• [TEXTE EXTRAIT]:
◆ ◆ ◆ ◆

Non ! nous n’oublierons pas ! Lorraine, Alsace, ô villes.
O chers Français, pays sacrés...


en septembre 1873, au moment de la libération du territoire :


Non, remparts, non. clochers superbes, non, jamais
Je n’oublierai Strasbourg et je n’oublierai Metz,


Quatre ans plus tard, dans l’Élégie des Fléaux, il adjure encore la France d’avoir sans cesse présente à la pensée l’ennemi héréditaire, de toujours garder dans sa mémoire les villes arrachées, les provinces sanglotantes. Et jusque dans l’Art d’être Grand-Père, après Jeanne endormie, il a écrit Patrie, où il plaint « le malheur sacré de la France » et affirme l’obstination de son ressentiment. Ainsi gronde en ces brûlans poèmes une âme de colère et de violence, et la volonté des destins fait que cette âme est sœur de nos âmes.

◆ ◆ ◆ ◆

• [CONSIGNE 1]: D'après le texte extrait, quel poème de l'Art d'être Grand-Père vient après Jeanne endormie ?
Le texte extrait et les lignes de données n'ont aucun lien entre eux.

• [DONNÉES EXTRAITES]:

◆ ◆ ◆ ◆

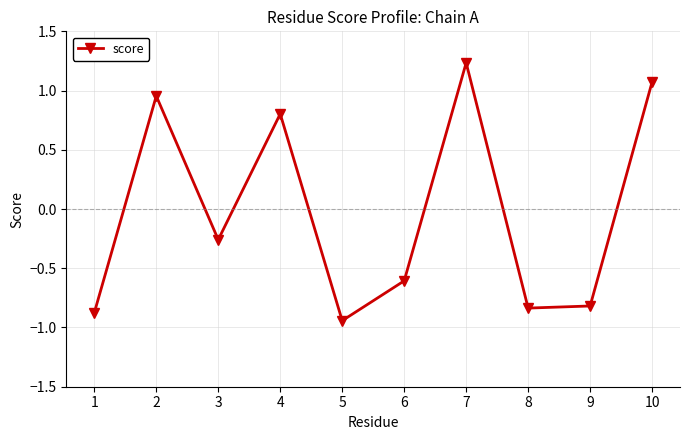

What is the difference between the maximum and minimum values?

2.2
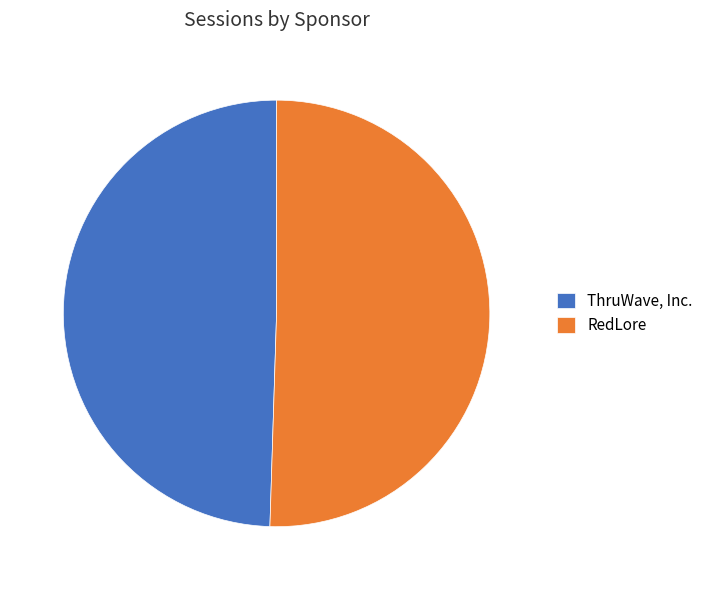

Combined, do ThruWave, Inc. and RedLore account for over 50%?

Yes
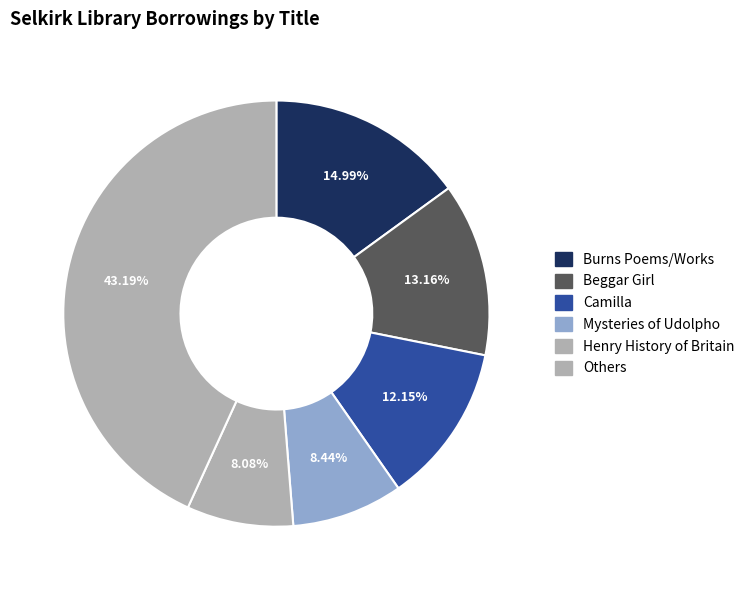

Count the number of slices in the pie.

6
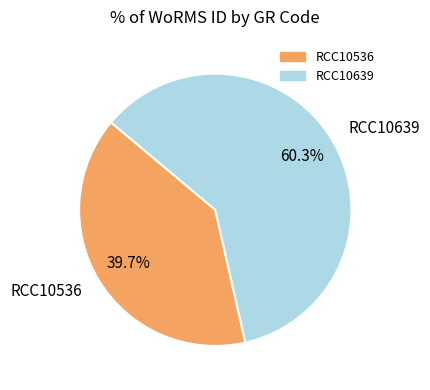

What is the largest slice in the pie chart?

RCC10639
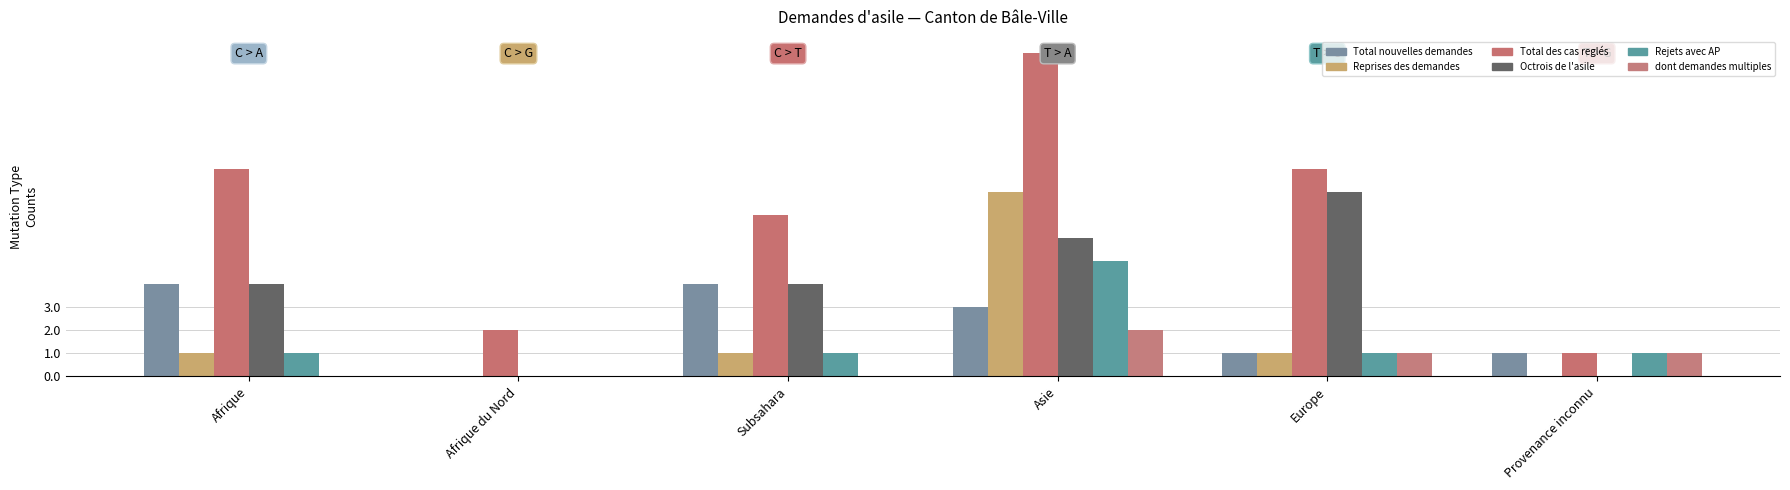

Reading left to right, extract all data points from this chart.

Total nouvelles demandes: 4	0	4	3	1	1
Reprises des demandes: 1	0	1	8	1	0
Total des cas reglés: 9	2	7	14	9	1
Octrois de l'asile: 4	0	4	6	8	0
Rejets avec AP: 1	0	1	5	1	1
dont demandes multiples: 0	0	0	2	1	1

◆ ◆ ◆ ◆

• [CONSIGNE 2]: Recopiez telles quelles toutes les lignes de la section « Données extraites », sans reproduire les images.

• [RÉPONSE 1]: Patrie.

• [RÉPONSE 2]:
What is the difference between the maximum and minimum values?

2.2

Combined, do ThruWave, Inc. and RedLore account for over 50%?

Yes

Count the number of slices in the pie.

6

What is the largest slice in the pie chart?

RCC10639

Reading left to right, extract all data points from this chart.

Total nouvelles demandes: 4	0	4	3	1	1
Reprises des demandes: 1	0	1	8	1	0
Total des cas reglés: 9	2	7	14	9	1
Octrois de l'asile: 4	0	4	6	8	0
Rejets avec AP: 1	0	1	5	1	1
dont demandes multiples: 0	0	0	2	1	1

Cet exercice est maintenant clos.